Tuesday, February 9, 2010

Pitarresi: SU zone deflates opponents

 

By now, it is obvious to everyone, or should be, as Andy Rautins sort of lectured me a couple of weeks ago, that this season’s Syracuse University’s basketball defense is the Orange’s best in a long time.

 

Coach Jim Boeheim has been criticized at times for his insistence on playing the 2-3 zone, which he does most of the time and this year all but exclusively. Hey, why shouldn’t he? It works! It is working especially well this season because the guards move very well, the big men are getting bodies on people and blocking shots, and the traps along the sidelines and in the corners are creating a lot of turnovers.

 

It also works because many of SU’s opponents seem to have no idea how to attack it. Sunday, Cincinnati got inside early against the Orange, then seemed to forget about that.
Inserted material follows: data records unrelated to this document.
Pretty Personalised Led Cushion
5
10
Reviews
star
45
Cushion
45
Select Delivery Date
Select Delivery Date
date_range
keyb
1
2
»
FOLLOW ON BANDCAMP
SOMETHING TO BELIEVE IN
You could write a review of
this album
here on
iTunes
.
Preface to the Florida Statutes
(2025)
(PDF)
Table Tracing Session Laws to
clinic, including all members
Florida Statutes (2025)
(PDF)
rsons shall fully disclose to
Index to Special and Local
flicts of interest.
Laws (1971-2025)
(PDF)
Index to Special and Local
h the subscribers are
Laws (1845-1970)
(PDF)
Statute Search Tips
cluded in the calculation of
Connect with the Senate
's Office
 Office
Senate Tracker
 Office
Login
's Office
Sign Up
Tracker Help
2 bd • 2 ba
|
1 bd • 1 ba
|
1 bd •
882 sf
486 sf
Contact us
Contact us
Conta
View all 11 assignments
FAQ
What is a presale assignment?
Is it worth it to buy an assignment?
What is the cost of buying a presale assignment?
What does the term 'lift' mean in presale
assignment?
The Bearcats did absolutely nothing to break down the zone, ran the shot clock down to the nub several times, and the last 10 minutes of the game settled for long jump shot after long jump shot, which they didn’t make.

 

  Cinci did noting to make the SU zone move, especially to get the big men to defend aggressively, which is a big key. If you are going to just pass the ball around the outside with a man standing still at the high post, you have to snap the ball. The Bearcats kind of threw the ball around half-heartedly and seemed to hope that some SU player or other would forget to face up.

 

It’s amazing. Maybe teams can’t play against zones because they don’t see them often or because it forces them into a style they are uncomfortable with, but, geez, you have to be prepared. Maybe that’s why long-time Big East teams like Connecticut, Villanova, and Pittsburgh do a better job of attacking the defense. They’ve seen it often. Louisville, too, probably because Rick Pitino has been around a long time, and is a former Boeheim assistant.

 

Watch those teams against the zone. Win or lose, I guarantee you they will be creative and won’t settle for jump shots the way Cincinnati and so many other teams have.